The Bloc Quebecois brings in an amendment to deal with fraudulent use of marriage and then the first speech is on student loans and student bankruptcies. The amendment tabled dealing with the Bankruptcy and Insolvency Act, the Creditors Arrangement Act and the Income Tax Act, as the hon. parliamentary secretary mentioned, deals with the fraudulent representation of marriage. The amendment proposes that Bill C-5 repeal section 177 of the Bankruptcy and Insolvency Act.
Reform opposes this Bloc amendment. Before I discuss why we oppose it, I believe it is important for the House to understand the purpose of section 177 of the Bankruptcy and Insolvency Act. Section 177 sets out two situations that could result in a court refusing, suspending or granting a conditional discharge from bankruptcy.
These situations are: first, where the bankrupt made a settlement before or in consideration of marriage and at the time of making the settlement he or she was unable to pay all of his or her debts without the use of the property involved in the settlement; second, where the bankrupt made a covenant or a contract in consideration of marriage for the future settlement of property that would and should be available as security for creditors.
Where it appears to the court that this type of settlement, covenant or contract was made to defeat or delay creditors or was unjustifiable at the time it was made because of the poor financial state of the debtor, the court can refuse, suspend or order a conditional discharge.
This seems entirely appropriate to me. If section 177 is repealed, the door is left open for people to commit fraud, to play fast and loose with their creditors. In fact, are we not saying if section 177 is repealed that fraudulent behaviour is okay, that our society accepts this kind of behaviour.
I do not think anyone would agree that tolerating this kind of behaviour is a good idea. Fraud is a crime. I believe that the legislation should more and more point to the open and straightforward method of doing business that all people understand, appreciate and can live with.
Prevention of fraud can be insured through deterrence. Deterrence keeps this kind of activity from occurring when potential offenders, considering the consequences, decide that to honour their obligations is the best course of action to follow.
Section 177 of the Bankruptcy and Insolvency Act provides a deterrence against those who would unfairly short change their creditors under the circumstances outlined in this section of the act. People should not be using marriage as a means to avoid creditors. Section 177 is consistent with other sections of the Bankruptcy and Insolvency Act dealing with transactions that take place prior to bankruptcy.
For example, section 91(1) of the Bankruptcy and Insolvency Act provides that any settlement of property that takes place within a year before a bankruptcy is still open to the trustee. Section 91(2) provides that any settlement that takes place within five years before a bankruptcy is void if the trustee can prove that the settler required the property included in the settlement to pay his or her debts at the time of making that settlement.
These measures along with section 177 are designed to deal with situations where debtors transfer property to defeat or delay or defraud their creditors.

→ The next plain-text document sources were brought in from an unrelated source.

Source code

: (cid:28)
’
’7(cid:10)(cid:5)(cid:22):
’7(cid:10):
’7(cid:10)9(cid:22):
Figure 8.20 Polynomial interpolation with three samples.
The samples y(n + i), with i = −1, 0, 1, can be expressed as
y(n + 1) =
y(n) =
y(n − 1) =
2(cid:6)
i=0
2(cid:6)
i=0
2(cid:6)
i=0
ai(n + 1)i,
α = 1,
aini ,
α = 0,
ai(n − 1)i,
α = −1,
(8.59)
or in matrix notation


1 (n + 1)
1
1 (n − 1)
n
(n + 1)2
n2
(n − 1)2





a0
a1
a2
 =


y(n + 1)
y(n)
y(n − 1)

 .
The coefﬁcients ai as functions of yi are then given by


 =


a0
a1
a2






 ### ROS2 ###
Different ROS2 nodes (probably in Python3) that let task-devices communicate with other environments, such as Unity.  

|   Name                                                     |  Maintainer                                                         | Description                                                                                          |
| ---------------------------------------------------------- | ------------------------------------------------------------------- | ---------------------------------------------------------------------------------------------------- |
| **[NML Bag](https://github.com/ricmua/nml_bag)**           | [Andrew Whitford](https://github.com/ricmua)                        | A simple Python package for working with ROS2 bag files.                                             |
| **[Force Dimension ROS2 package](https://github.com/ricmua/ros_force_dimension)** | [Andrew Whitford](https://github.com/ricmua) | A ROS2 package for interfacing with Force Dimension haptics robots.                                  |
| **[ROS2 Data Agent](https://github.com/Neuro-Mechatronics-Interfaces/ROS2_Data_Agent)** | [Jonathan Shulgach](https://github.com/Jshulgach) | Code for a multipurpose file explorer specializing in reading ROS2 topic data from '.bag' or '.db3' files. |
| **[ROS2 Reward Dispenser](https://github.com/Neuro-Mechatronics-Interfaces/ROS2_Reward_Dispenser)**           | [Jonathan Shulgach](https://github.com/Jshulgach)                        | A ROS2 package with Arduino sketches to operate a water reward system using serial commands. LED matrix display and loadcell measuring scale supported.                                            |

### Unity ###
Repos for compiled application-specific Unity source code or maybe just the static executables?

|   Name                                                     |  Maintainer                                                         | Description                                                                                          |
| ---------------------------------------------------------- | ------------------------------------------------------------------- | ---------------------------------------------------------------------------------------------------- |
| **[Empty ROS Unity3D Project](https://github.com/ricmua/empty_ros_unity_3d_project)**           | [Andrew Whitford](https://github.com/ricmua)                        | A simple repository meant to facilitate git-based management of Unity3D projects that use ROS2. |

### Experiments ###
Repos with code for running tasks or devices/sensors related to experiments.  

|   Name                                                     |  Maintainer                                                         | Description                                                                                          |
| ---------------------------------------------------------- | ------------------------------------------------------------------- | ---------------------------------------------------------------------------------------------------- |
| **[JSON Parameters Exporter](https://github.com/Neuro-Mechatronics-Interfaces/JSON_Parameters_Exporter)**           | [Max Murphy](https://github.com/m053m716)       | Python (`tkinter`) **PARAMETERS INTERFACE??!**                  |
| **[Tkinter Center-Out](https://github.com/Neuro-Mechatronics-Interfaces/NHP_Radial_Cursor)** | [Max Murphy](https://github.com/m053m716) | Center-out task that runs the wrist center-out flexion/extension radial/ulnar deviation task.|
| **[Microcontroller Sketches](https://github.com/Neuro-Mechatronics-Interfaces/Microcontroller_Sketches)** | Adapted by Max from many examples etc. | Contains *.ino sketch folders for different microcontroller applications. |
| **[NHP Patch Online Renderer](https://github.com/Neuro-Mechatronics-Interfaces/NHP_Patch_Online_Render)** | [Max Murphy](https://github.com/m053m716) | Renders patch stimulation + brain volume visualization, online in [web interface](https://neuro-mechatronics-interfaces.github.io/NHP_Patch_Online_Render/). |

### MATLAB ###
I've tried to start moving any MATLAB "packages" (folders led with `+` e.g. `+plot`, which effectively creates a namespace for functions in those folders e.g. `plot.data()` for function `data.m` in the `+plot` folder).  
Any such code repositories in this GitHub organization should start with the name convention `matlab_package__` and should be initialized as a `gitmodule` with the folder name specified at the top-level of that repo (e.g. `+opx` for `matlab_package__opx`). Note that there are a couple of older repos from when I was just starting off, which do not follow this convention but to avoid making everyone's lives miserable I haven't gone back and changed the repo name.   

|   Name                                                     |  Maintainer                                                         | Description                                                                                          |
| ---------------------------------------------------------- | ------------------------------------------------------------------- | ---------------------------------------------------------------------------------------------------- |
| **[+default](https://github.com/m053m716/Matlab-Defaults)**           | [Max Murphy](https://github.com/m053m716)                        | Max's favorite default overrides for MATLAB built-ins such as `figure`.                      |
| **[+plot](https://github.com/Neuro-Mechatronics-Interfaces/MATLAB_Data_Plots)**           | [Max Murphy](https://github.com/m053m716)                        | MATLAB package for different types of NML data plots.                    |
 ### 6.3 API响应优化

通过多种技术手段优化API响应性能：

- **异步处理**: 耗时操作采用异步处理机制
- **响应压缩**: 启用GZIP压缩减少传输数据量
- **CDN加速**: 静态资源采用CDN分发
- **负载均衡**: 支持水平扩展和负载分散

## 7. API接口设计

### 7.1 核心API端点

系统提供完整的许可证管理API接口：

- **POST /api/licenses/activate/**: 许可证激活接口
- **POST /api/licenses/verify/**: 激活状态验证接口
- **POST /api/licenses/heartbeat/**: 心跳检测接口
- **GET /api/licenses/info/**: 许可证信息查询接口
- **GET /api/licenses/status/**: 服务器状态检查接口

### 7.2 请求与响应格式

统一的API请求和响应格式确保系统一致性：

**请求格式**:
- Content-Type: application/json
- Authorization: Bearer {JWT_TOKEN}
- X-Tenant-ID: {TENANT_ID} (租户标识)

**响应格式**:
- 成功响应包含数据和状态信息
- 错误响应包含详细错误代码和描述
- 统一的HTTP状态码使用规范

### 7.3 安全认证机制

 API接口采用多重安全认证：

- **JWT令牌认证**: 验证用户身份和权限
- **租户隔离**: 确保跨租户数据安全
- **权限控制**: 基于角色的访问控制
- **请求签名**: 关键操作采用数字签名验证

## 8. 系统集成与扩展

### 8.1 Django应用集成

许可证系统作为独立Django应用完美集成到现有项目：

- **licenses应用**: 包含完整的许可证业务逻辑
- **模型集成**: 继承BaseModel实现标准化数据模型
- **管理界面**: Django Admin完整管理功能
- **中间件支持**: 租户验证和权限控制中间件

If we eliminate section 177 of the BIA, what does it say about these other sections of the act as well? It really creates a double standard. It seems to me that what we are saying here is use marriage as a means to unfairly shelter assets from bankruptcy. But it cannot be done under the circumstances outlined in sections 91(1) or 91(2).
Section 177 is needed to safeguard against people using marriage inappropriately to commit fraud. It is also needed to protect
the standard that says no fraud under any circumstances will be tolerated. Section 177, however, does leave the court discretion. The courts may decide.
As members of the House and particularly of the Industry committee will know, I am one of the people who believe that our legislation should not always leave discretion to the minister, to the superintendent of bankruptcies. I would like to see these sections tightened up. But the committee of the House has decided against that. However, I am in favour of this discretionary aspect of section 177.
There are circumstances where the court may decide that what the debtor has done is entirely fair, but this discretion should be left with the courts and section 177 should remain.